Inter-Domain Routing P. Marques, Ed.
Internet-Draft R. White
Intended status: Standards Track Cisco Systems, Inc.
Expires: June 24, 2011 December 21, 2010
Topology-based aggregation
draft-marques-idr-aggregate-00
Abstract
This document defines a mechanism which allows more-specific IP
address prefixes to be aggregated when they are topologically
equivalent or less preferable than a less-specific advertisement.
It is designed to allow multi-homed sites to use "Provider
Aggregatable" (PA) addresses and obtain both redundancy and local
traffic optimizations when using multiple service providers.
Status of this Memo
This Internet-Draft is submitted in full conformance with the
provisions of BCP 78 and BCP 79.
Internet-Drafts are working documents of the Internet Engineering
Task Force (IETF). Note that other groups may also distribute
working documents as Internet-Drafts. The list of current Internet-
Drafts is at http://datatracker.ietf.org/drafts/current/.

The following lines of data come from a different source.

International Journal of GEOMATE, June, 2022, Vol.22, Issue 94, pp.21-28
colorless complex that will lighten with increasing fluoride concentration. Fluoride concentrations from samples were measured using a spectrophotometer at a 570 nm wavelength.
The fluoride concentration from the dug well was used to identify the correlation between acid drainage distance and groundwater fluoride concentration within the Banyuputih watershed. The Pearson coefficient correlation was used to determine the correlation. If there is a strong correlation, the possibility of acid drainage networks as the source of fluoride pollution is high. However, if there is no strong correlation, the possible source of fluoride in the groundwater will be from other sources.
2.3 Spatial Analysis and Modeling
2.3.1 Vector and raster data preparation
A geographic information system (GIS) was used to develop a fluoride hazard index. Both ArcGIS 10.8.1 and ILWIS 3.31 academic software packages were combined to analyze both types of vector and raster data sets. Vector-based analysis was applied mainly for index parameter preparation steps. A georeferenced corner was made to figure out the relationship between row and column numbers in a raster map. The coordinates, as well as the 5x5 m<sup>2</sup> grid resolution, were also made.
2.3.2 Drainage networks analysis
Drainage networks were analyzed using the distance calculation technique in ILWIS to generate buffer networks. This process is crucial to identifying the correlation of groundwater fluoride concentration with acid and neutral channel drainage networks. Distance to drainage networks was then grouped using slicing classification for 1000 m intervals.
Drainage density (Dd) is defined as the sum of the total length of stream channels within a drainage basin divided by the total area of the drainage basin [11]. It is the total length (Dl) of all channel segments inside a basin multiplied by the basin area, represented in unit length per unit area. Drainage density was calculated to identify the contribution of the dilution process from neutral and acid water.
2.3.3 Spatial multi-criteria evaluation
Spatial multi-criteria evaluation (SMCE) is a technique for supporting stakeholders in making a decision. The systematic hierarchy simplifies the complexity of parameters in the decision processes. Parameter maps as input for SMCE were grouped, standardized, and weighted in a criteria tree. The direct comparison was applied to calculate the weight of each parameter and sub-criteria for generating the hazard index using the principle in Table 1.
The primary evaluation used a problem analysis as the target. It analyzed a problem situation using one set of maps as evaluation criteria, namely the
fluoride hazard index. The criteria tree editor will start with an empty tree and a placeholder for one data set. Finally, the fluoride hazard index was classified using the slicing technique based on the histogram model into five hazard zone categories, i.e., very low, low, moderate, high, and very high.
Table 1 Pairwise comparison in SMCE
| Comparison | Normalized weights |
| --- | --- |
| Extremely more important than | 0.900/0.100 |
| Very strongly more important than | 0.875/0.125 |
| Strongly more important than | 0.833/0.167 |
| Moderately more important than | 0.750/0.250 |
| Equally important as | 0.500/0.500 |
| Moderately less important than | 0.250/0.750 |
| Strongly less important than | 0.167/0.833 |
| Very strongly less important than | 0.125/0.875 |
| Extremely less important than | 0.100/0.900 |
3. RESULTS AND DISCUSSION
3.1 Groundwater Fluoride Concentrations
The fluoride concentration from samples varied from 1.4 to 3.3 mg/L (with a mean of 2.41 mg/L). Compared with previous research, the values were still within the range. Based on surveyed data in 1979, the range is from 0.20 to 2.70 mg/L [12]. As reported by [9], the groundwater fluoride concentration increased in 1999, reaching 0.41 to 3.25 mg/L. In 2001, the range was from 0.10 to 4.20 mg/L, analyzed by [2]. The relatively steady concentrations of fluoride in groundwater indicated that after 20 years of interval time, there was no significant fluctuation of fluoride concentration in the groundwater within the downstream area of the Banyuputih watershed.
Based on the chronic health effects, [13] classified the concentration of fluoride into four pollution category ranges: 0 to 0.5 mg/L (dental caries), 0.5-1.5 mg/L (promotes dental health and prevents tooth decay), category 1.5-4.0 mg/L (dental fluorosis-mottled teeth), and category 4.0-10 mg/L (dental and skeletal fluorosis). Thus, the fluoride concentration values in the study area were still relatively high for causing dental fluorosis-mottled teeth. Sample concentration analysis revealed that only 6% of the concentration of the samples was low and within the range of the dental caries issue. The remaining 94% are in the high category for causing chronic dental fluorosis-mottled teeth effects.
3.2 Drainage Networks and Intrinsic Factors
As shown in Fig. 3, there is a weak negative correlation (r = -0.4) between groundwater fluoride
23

Internet-Drafts are draft documents valid for a maximum of six months
and may be updated, replaced, or obsoleted by other documents at any
time. It is inappropriate to use Internet-Drafts as reference
material or to cite them other than as "work in progress."
This Internet-Draft will expire on June 24, 2011.
Copyright Notice
Copyright (c) 2010 IETF Trust and the persons identified as the
document authors. All rights reserved.
This document is subject to BCP 78 and the IETF Trust's Legal
Provisions Relating to IETF Documents
(http://trustee.ietf.org/license-info) in effect on the date of
publication of this document. Please review these documents
carefully, as they describe your rights and restrictions with respect
to this document. Code Components extracted from this document must
include Simplified BSD License text as described in Section 4.e of
Marques & White Expires June 24, 2011 [Page 1]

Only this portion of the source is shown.